Hoje passei a tarde a varejar e a apanha alfarrobas. Nada de cientificidade que a equipa era eu próprio e mais ninguém. Eu varejei, eu apanhei, eu ensaquei e eu transportei para casa. Escusado será de dizer que ninguém raspou nem limpou, previamente os solos, o que me valeu dedos e mãos arranhados e a sangrar nas inúmeras plantas espinhosas que abundam sob as copas das frondosas árvores. Sobretudo as terríveis espargueiras , que rasgam a pele ao menor descuido.

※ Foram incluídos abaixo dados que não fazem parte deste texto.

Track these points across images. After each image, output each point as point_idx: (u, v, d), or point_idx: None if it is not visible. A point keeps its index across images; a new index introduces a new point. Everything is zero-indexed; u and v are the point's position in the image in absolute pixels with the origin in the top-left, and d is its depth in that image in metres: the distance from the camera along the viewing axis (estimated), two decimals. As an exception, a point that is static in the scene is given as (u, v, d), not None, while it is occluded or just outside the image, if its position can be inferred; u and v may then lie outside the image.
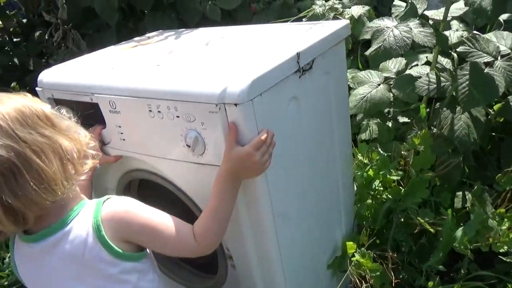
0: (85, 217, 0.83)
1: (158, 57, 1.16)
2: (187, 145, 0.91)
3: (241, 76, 0.84)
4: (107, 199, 0.87)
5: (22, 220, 0.76)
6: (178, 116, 0.91)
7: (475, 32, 1.64)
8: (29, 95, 0.83)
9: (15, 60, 2.27)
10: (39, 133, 0.76)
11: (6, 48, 2.35)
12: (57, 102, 1.20)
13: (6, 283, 1.57)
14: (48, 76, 1.21)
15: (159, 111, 0.93)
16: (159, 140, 0.98)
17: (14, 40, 2.53)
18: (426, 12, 1.55)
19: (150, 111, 0.95)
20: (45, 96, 1.20)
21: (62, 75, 1.18)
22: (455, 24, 1.86)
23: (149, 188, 1.25)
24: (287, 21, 2.04)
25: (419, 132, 1.29)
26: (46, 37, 2.20)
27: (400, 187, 1.32)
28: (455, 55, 1.66)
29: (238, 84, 0.82)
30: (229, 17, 2.36)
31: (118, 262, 0.83)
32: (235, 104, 0.82)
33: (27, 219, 0.76)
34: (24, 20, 2.73)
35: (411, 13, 1.48)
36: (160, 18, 2.16)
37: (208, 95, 0.84)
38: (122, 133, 1.06)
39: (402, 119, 1.71)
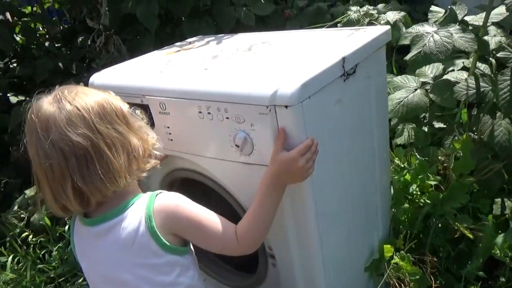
0: (139, 208, 0.89)
1: (203, 61, 1.21)
2: (236, 145, 0.95)
3: (291, 79, 0.88)
4: (160, 192, 0.92)
5: (86, 203, 0.84)
6: (227, 118, 0.95)
7: (514, 37, 1.63)
8: (112, 93, 0.93)
9: (60, 64, 2.38)
10: (114, 128, 0.84)
11: (50, 52, 2.47)
12: (107, 104, 1.27)
13: (52, 275, 1.65)
14: (99, 78, 1.27)
15: (209, 113, 0.98)
16: (207, 140, 1.03)
17: (58, 45, 2.66)
18: (466, 18, 1.55)
19: (200, 112, 0.99)
20: (96, 97, 1.27)
21: (113, 77, 1.25)
22: (493, 29, 1.85)
23: (190, 189, 1.30)
24: (321, 27, 2.07)
25: (459, 137, 1.29)
26: (89, 43, 2.31)
27: (439, 192, 1.32)
28: (493, 60, 1.65)
29: (289, 87, 0.85)
30: (262, 23, 2.41)
31: (163, 254, 0.88)
32: (286, 106, 0.85)
33: (90, 203, 0.84)
34: (66, 26, 2.87)
35: (451, 18, 1.49)
36: (197, 24, 2.23)
37: (259, 97, 0.88)
38: (170, 134, 1.11)
39: (438, 125, 1.70)
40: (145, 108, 1.12)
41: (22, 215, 1.88)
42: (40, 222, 1.79)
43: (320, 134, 0.95)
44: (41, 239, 1.77)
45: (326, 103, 0.97)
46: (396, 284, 1.14)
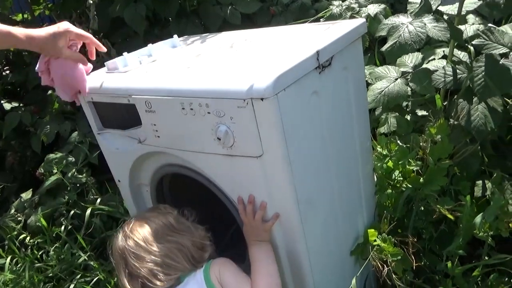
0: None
1: (187, 60, 1.26)
2: (217, 138, 1.00)
3: (266, 73, 0.92)
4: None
5: None
6: (209, 112, 1.00)
7: (490, 25, 1.67)
8: (162, 208, 1.21)
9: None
10: (168, 241, 1.10)
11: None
12: (96, 105, 1.32)
13: (50, 274, 1.70)
14: (88, 81, 1.32)
15: (191, 109, 1.03)
16: (192, 135, 1.07)
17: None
18: (441, 8, 1.60)
19: (183, 109, 1.04)
20: (86, 100, 1.32)
21: (101, 79, 1.29)
22: (471, 18, 1.89)
23: (179, 185, 1.35)
24: (304, 22, 2.11)
25: (436, 123, 1.34)
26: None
27: (419, 176, 1.37)
28: (471, 48, 1.70)
29: (263, 80, 0.90)
30: (249, 21, 2.46)
31: None
32: (262, 99, 0.90)
33: None
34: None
35: (425, 9, 1.53)
36: (184, 25, 2.27)
37: (236, 92, 0.93)
38: (157, 131, 1.16)
39: (420, 113, 1.75)
40: (132, 108, 1.17)
41: (19, 218, 1.93)
42: (37, 224, 1.83)
43: (297, 124, 1.00)
44: (38, 240, 1.82)
45: (302, 95, 1.02)
46: (379, 265, 1.19)
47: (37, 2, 2.80)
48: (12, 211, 1.97)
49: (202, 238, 1.15)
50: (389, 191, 1.40)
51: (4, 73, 2.65)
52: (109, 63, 1.33)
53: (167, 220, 1.15)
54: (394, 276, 1.17)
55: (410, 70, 1.67)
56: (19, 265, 1.73)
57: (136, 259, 1.08)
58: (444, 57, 1.81)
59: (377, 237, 1.23)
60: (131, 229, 1.13)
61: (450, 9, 1.64)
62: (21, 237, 1.82)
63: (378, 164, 1.43)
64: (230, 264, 1.11)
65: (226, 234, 1.39)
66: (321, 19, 2.08)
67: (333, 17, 2.01)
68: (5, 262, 1.70)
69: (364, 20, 1.28)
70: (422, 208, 1.39)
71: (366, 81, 1.56)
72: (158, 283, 1.06)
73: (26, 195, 2.00)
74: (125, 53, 1.34)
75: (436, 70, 1.56)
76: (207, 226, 1.19)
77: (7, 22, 2.54)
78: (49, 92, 2.30)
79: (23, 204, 1.98)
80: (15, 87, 2.64)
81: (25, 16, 2.88)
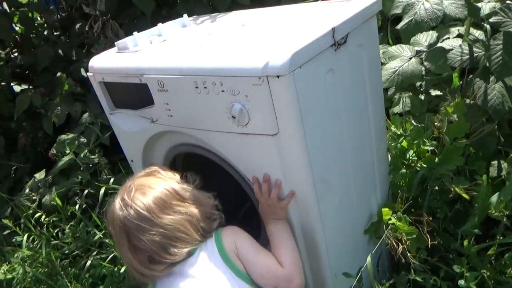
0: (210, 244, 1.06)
1: (198, 39, 1.24)
2: (232, 116, 0.99)
3: (281, 50, 0.91)
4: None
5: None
6: (223, 91, 0.98)
7: (508, 1, 1.62)
8: (161, 171, 1.11)
9: (60, 51, 2.41)
10: (175, 211, 1.01)
11: (50, 41, 2.50)
12: (107, 85, 1.31)
13: (66, 251, 1.73)
14: (98, 61, 1.31)
15: (205, 87, 1.01)
16: (205, 114, 1.06)
17: (56, 33, 2.68)
18: (457, -17, 1.55)
19: (197, 87, 1.03)
20: (96, 80, 1.31)
21: (111, 60, 1.28)
22: (487, -6, 1.84)
23: (192, 165, 1.35)
24: (316, 0, 2.07)
25: (452, 102, 1.32)
26: (87, 29, 2.33)
27: (434, 156, 1.36)
28: (487, 26, 1.66)
29: (279, 57, 0.89)
30: (258, 0, 2.41)
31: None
32: (277, 76, 0.88)
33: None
34: (63, 15, 2.89)
35: (442, -15, 1.48)
36: (192, 5, 2.23)
37: (251, 69, 0.91)
38: (169, 110, 1.15)
39: (434, 92, 1.72)
40: (144, 87, 1.16)
41: (33, 197, 1.95)
42: (52, 203, 1.86)
43: (313, 101, 0.98)
44: (54, 218, 1.85)
45: (318, 72, 1.00)
46: (394, 243, 1.19)
47: (43, -17, 2.77)
48: (27, 190, 2.00)
49: (211, 207, 1.09)
50: (403, 170, 1.39)
51: (12, 56, 2.65)
52: (119, 43, 1.31)
53: (171, 187, 1.05)
54: (408, 254, 1.17)
55: (425, 49, 1.63)
56: (35, 243, 1.77)
57: (141, 232, 0.98)
58: (459, 36, 1.76)
59: (392, 216, 1.22)
60: (133, 197, 1.01)
61: (467, -15, 1.59)
62: (37, 215, 1.84)
63: (392, 144, 1.41)
64: (243, 235, 1.07)
65: (239, 212, 1.40)
66: (332, -3, 2.02)
67: (345, -5, 1.96)
68: (22, 240, 1.73)
69: (379, -4, 1.24)
70: (437, 188, 1.38)
71: (380, 60, 1.53)
72: (168, 257, 0.98)
73: (40, 175, 2.02)
74: (135, 33, 1.32)
75: (452, 49, 1.52)
76: (214, 193, 1.13)
77: (13, 4, 2.54)
78: (59, 73, 2.30)
79: (37, 184, 2.00)
80: (24, 70, 2.64)
81: (31, -2, 2.85)
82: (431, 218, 1.25)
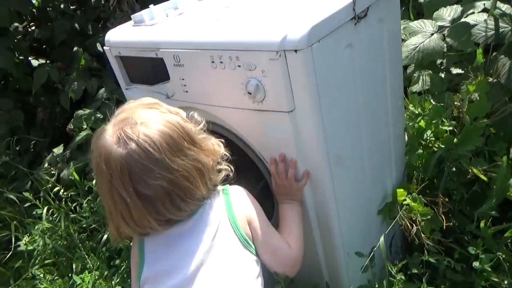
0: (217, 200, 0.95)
1: (215, 12, 1.22)
2: (248, 92, 0.98)
3: (299, 24, 0.88)
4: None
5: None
6: (239, 66, 0.97)
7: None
8: (163, 104, 0.93)
9: (76, 25, 2.41)
10: (186, 156, 0.85)
11: (67, 14, 2.50)
12: (123, 60, 1.30)
13: (84, 225, 1.78)
14: (114, 35, 1.30)
15: (221, 62, 1.00)
16: (221, 89, 1.05)
17: (72, 7, 2.68)
18: (485, -45, 1.48)
19: (213, 62, 1.02)
20: (113, 54, 1.30)
21: (127, 33, 1.27)
22: (517, -33, 1.75)
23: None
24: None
25: (474, 80, 1.27)
26: (103, 2, 2.32)
27: (453, 136, 1.33)
28: (516, 0, 1.58)
29: (297, 31, 0.86)
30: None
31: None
32: (295, 51, 0.86)
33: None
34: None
35: (469, -44, 1.42)
36: (209, -23, 2.19)
37: (268, 43, 0.89)
38: (185, 85, 1.14)
39: (455, 71, 1.67)
40: (160, 62, 1.15)
41: (52, 172, 2.00)
42: (70, 177, 1.90)
43: (330, 78, 0.96)
44: (72, 193, 1.89)
45: (337, 47, 0.97)
46: (408, 224, 1.18)
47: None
48: (46, 165, 2.05)
49: (220, 156, 0.94)
50: (420, 151, 1.37)
51: (30, 29, 2.66)
52: (136, 16, 1.30)
53: (181, 127, 0.86)
54: (422, 235, 1.17)
55: (448, 24, 1.58)
56: (54, 216, 1.82)
57: (149, 174, 0.80)
58: (484, 10, 1.69)
59: (407, 197, 1.21)
60: (139, 132, 0.81)
61: (496, -43, 1.51)
62: (55, 189, 1.89)
63: (410, 124, 1.38)
64: (255, 202, 0.99)
65: (254, 192, 1.40)
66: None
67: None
68: (42, 212, 1.78)
69: (403, -32, 1.19)
70: (454, 169, 1.35)
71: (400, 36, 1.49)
72: (173, 211, 0.84)
73: (58, 150, 2.06)
74: (151, 6, 1.30)
75: (476, 24, 1.47)
76: (222, 140, 0.99)
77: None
78: (76, 48, 2.31)
79: (56, 158, 2.04)
80: (41, 44, 2.66)
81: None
82: (447, 200, 1.23)
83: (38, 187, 1.97)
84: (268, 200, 1.21)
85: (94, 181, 1.83)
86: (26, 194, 1.82)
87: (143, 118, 0.84)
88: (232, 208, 0.93)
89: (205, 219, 0.90)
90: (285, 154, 1.04)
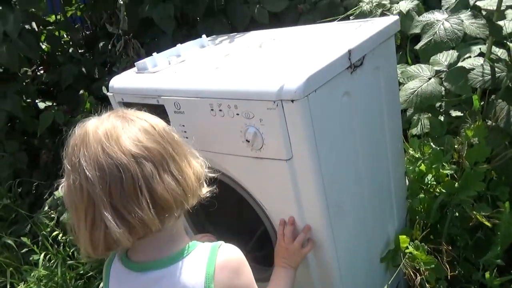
0: (197, 262, 0.80)
1: (216, 60, 1.25)
2: (246, 140, 0.99)
3: (296, 74, 0.90)
4: (221, 244, 0.84)
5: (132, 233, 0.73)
6: (238, 114, 0.98)
7: (533, 20, 1.58)
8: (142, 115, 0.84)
9: (83, 69, 2.48)
10: (171, 174, 0.76)
11: (74, 58, 2.58)
12: (126, 106, 1.33)
13: (81, 271, 1.75)
14: (118, 82, 1.33)
15: (220, 110, 1.02)
16: (220, 136, 1.07)
17: (80, 51, 2.77)
18: (478, 3, 1.52)
19: (212, 110, 1.03)
20: (116, 100, 1.33)
21: (131, 80, 1.30)
22: (510, 13, 1.80)
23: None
24: (333, 20, 2.07)
25: (472, 124, 1.28)
26: (109, 47, 2.40)
27: (454, 181, 1.32)
28: (511, 45, 1.62)
29: (294, 82, 0.88)
30: (276, 19, 2.43)
31: None
32: (292, 101, 0.88)
33: (137, 233, 0.73)
34: (87, 33, 2.98)
35: (462, 4, 1.47)
36: (212, 24, 2.27)
37: (266, 93, 0.91)
38: (185, 132, 1.16)
39: (455, 113, 1.68)
40: (161, 109, 1.17)
41: (52, 215, 1.99)
42: (69, 221, 1.88)
43: (328, 126, 0.97)
44: (70, 237, 1.87)
45: (333, 96, 0.99)
46: (412, 273, 1.15)
47: (70, 3, 2.87)
48: (46, 208, 2.04)
49: (201, 178, 0.83)
50: (422, 195, 1.35)
51: (38, 73, 2.74)
52: (139, 64, 1.34)
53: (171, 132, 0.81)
54: (427, 285, 1.13)
55: (445, 69, 1.60)
56: (52, 261, 1.78)
57: (133, 193, 0.71)
58: (480, 54, 1.73)
59: (409, 244, 1.19)
60: (128, 111, 0.79)
61: (488, 4, 1.56)
62: (54, 233, 1.87)
63: (410, 168, 1.38)
64: (248, 278, 0.85)
65: (253, 238, 1.38)
66: (350, 17, 2.03)
67: (363, 15, 1.96)
68: (39, 258, 1.75)
69: (397, 17, 1.23)
70: (457, 214, 1.33)
71: (398, 80, 1.51)
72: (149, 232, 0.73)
73: (59, 193, 2.06)
74: (154, 54, 1.35)
75: (473, 69, 1.49)
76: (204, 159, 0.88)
77: (41, 23, 2.64)
78: (81, 91, 2.36)
79: (56, 201, 2.04)
80: (49, 87, 2.73)
81: (58, 17, 2.96)
82: (450, 248, 1.20)
83: (36, 232, 1.95)
84: (266, 246, 1.19)
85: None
86: (24, 239, 1.80)
87: (123, 122, 0.78)
88: (213, 270, 0.78)
89: (180, 278, 0.77)
90: (294, 219, 1.03)
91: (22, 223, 2.08)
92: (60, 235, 1.87)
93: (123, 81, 1.31)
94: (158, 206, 0.73)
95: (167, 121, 1.16)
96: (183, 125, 1.14)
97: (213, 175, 0.90)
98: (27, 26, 2.41)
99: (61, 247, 1.87)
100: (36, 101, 2.60)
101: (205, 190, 0.87)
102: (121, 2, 2.26)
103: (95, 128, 0.75)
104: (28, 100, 2.56)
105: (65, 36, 2.96)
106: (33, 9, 2.44)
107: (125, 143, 0.73)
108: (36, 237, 1.96)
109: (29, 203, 2.31)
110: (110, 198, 0.71)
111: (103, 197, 0.71)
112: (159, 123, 0.82)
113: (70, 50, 2.72)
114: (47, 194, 2.13)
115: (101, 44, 2.57)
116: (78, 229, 0.75)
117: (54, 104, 2.57)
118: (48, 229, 1.87)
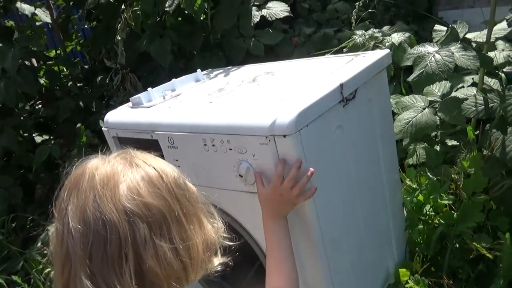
0: None
1: (210, 94, 1.26)
2: (239, 175, 0.98)
3: (288, 109, 0.91)
4: None
5: None
6: (230, 149, 0.98)
7: (522, 51, 1.61)
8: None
9: (80, 103, 2.50)
10: (189, 201, 0.68)
11: (72, 93, 2.61)
12: (120, 141, 1.33)
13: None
14: (113, 116, 1.34)
15: (213, 145, 1.02)
16: (213, 171, 1.06)
17: (79, 85, 2.80)
18: (468, 35, 1.56)
19: (205, 145, 1.03)
20: (110, 135, 1.33)
21: (125, 115, 1.31)
22: (500, 44, 1.84)
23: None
24: (327, 53, 2.11)
25: (468, 155, 1.28)
26: (107, 81, 2.42)
27: (453, 212, 1.30)
28: (503, 75, 1.64)
29: (286, 117, 0.88)
30: (271, 51, 2.48)
31: None
32: (284, 136, 0.88)
33: None
34: (86, 67, 3.03)
35: (452, 37, 1.50)
36: (208, 58, 2.31)
37: (258, 128, 0.91)
38: (179, 166, 1.14)
39: (451, 142, 1.69)
40: (155, 143, 1.17)
41: (45, 252, 1.94)
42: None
43: (321, 159, 0.97)
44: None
45: (326, 129, 0.99)
46: (413, 309, 1.11)
47: (70, 38, 2.93)
48: (39, 244, 1.99)
49: (219, 236, 0.72)
50: (421, 226, 1.33)
51: (36, 107, 2.76)
52: (134, 99, 1.35)
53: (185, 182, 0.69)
54: (429, 321, 1.09)
55: (438, 99, 1.62)
56: (43, 300, 1.73)
57: (148, 246, 0.60)
58: (473, 84, 1.75)
59: (410, 279, 1.16)
60: (116, 186, 0.62)
61: (478, 36, 1.60)
62: (46, 271, 1.82)
63: (408, 198, 1.36)
64: None
65: (249, 272, 1.35)
66: (344, 49, 2.07)
67: (356, 47, 2.00)
68: (28, 299, 1.69)
69: (388, 51, 1.25)
70: (457, 246, 1.31)
71: (392, 111, 1.52)
72: None
73: (52, 228, 2.02)
74: (149, 88, 1.36)
75: (466, 99, 1.51)
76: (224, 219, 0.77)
77: (41, 58, 2.68)
78: (78, 125, 2.37)
79: (49, 237, 1.99)
80: (47, 120, 2.74)
81: (58, 52, 3.01)
82: (451, 281, 1.17)
83: (28, 269, 1.89)
84: (262, 282, 1.16)
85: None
86: (15, 277, 1.75)
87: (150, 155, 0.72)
88: None
89: None
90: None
91: (14, 259, 2.03)
92: (52, 272, 1.81)
93: (117, 116, 1.32)
94: (145, 280, 0.60)
95: (161, 156, 1.16)
96: (177, 160, 1.14)
97: (230, 243, 0.75)
98: (26, 62, 2.45)
99: (53, 285, 1.81)
100: (33, 135, 2.60)
101: (217, 262, 0.71)
102: (119, 38, 2.30)
103: (94, 170, 0.64)
104: (24, 134, 2.56)
105: (64, 70, 3.01)
106: (33, 47, 2.49)
107: (121, 195, 0.61)
108: (28, 275, 1.91)
109: (23, 238, 2.26)
110: (89, 262, 0.59)
111: (82, 260, 0.60)
112: (170, 173, 0.68)
113: (69, 84, 2.76)
114: (40, 229, 2.09)
115: (99, 78, 2.60)
116: (56, 279, 0.65)
117: (51, 137, 2.57)
118: (40, 266, 1.82)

Valeu a pena? Bom, do ponto de vista económico, não muito. Pelas minhas contas por alto apanhei 8 arrobas o que, a 5 euros a arroba, dará 40 euros em 4 horas. Portanto 10 euros à hora. Isto tendo em conta as arranhadelas, o calor, os mosquitos, a sede (esqueci-me de levar água e estava bem distante de qualquer abastecimento), as cabeçadas nos troncos, o risco corrido ao trepar à árvore para varejar lá no alto e ao belíssimo dia de férias que deixei de gozar.
Valeu a pena, pelo silêncio e pelas horas de reflexão. Pelo enfrentamento comigo mesmo ( a paisagem envolvente com a ribeira do Almargem a serpentear e a entrar na Ria Formosa, ajudou certamente bastante). No entanto, eu ateu, cheguei a casa parecendo consolado com o sofrimento cilicial ” do cristão que se encontra a si mesmo quando experimenta o sofrimento e a tortura auto infligida.